(Data items)
====

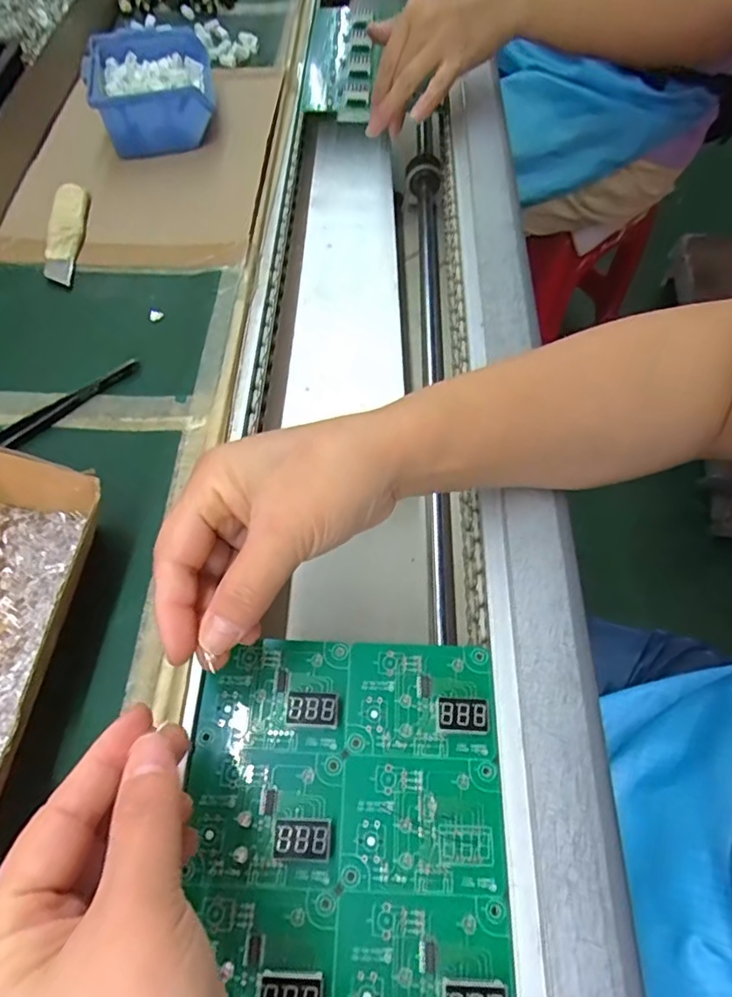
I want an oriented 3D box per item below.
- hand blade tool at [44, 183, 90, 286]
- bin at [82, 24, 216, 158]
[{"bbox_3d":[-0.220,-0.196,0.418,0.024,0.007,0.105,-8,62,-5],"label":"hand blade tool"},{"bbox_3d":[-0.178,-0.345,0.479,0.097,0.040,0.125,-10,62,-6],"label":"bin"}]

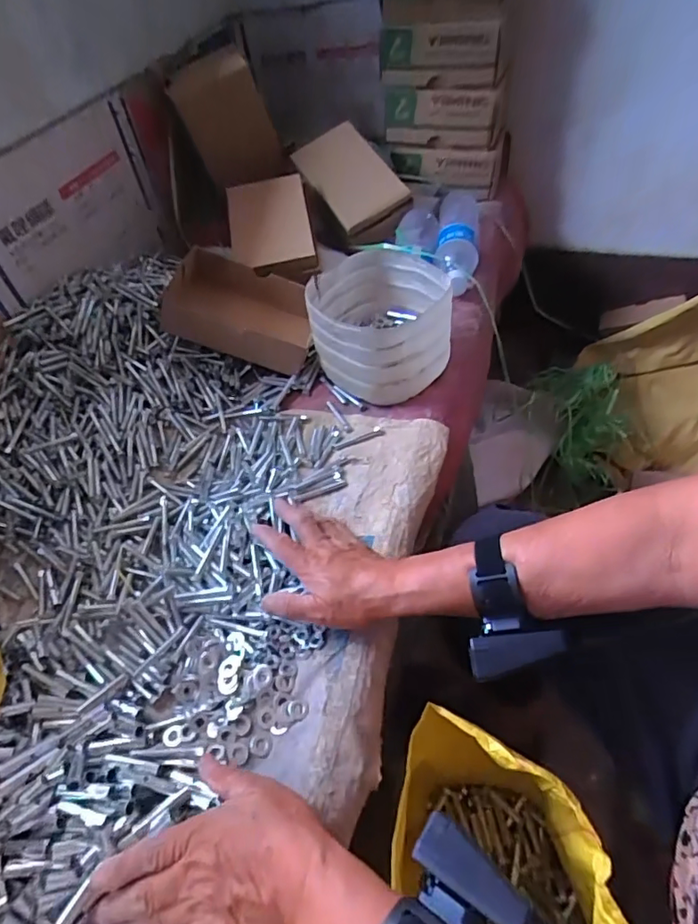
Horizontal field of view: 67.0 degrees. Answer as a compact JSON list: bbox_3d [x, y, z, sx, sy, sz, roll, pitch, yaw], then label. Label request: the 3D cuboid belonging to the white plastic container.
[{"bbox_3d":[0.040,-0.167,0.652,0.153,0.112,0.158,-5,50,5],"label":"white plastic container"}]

====

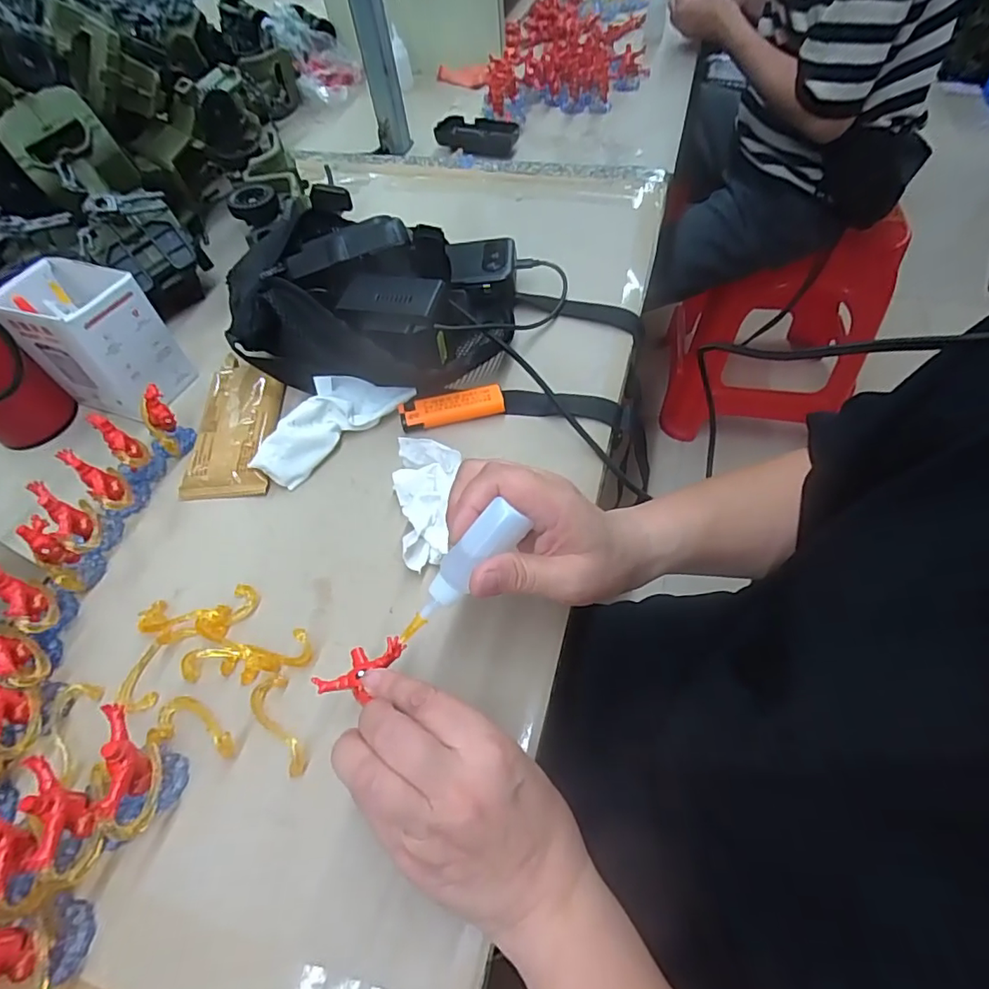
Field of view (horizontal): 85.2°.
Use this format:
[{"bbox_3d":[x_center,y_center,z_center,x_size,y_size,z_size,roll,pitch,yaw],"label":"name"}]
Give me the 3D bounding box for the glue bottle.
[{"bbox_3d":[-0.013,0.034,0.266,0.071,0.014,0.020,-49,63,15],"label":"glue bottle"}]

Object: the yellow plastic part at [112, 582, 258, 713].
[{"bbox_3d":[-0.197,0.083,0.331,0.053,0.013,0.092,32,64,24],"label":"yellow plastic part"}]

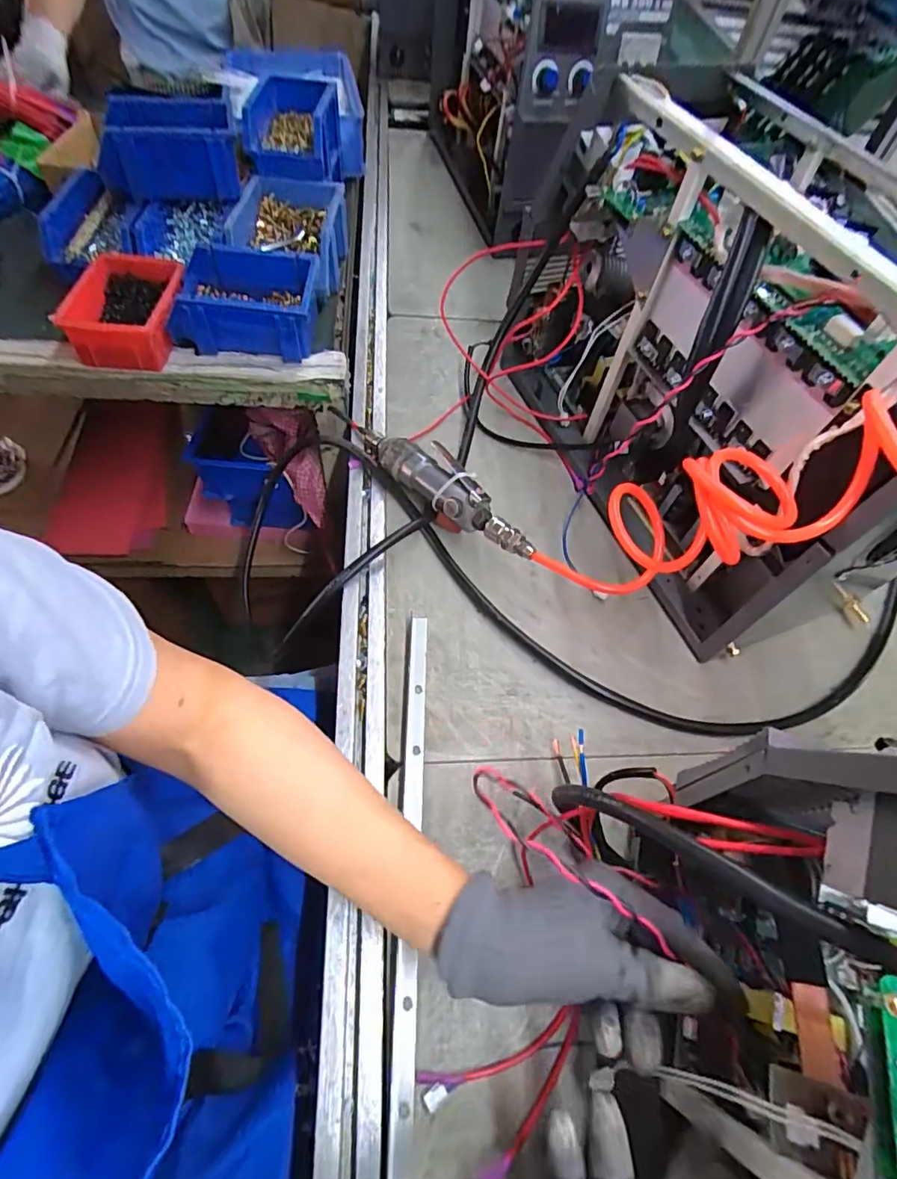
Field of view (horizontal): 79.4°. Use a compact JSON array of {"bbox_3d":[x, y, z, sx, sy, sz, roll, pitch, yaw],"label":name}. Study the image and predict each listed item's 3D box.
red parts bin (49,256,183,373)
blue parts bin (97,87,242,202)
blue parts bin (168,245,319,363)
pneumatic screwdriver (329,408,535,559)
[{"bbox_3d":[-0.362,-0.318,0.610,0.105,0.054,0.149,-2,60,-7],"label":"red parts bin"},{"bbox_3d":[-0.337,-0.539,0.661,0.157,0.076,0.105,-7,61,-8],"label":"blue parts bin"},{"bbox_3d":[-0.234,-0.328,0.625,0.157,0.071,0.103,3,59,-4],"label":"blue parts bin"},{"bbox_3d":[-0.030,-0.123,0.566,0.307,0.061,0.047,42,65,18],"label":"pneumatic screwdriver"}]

====

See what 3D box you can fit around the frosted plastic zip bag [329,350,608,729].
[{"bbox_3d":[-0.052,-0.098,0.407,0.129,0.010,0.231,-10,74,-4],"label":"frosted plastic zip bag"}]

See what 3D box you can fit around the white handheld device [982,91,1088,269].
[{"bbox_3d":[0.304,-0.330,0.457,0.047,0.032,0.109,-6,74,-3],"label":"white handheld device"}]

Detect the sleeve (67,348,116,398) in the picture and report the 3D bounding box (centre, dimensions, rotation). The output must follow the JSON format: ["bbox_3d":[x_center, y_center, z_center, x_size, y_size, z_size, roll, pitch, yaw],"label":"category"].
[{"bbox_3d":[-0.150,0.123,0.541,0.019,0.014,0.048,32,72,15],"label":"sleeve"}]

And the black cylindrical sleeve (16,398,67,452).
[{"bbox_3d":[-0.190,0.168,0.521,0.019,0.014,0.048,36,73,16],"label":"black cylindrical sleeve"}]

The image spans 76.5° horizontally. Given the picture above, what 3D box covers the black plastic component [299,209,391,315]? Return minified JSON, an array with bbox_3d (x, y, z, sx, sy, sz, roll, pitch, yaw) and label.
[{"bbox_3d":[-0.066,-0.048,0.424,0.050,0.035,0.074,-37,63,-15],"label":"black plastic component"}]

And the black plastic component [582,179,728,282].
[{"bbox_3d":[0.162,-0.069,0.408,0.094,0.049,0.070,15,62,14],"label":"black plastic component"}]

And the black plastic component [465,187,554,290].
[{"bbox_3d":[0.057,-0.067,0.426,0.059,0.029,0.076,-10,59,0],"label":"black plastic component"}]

====

**WHAT YOU WILL DO:** Going back to the entries above, set down exactly the lines that begin at the one with "red parts bin (49,256,183,373)" and end at the one with "blue parts bin (168,245,319,363)", both included, and nothing else.

**ANSWER BELOW:**
red parts bin (49,256,183,373)
blue parts bin (97,87,242,202)
blue parts bin (168,245,319,363)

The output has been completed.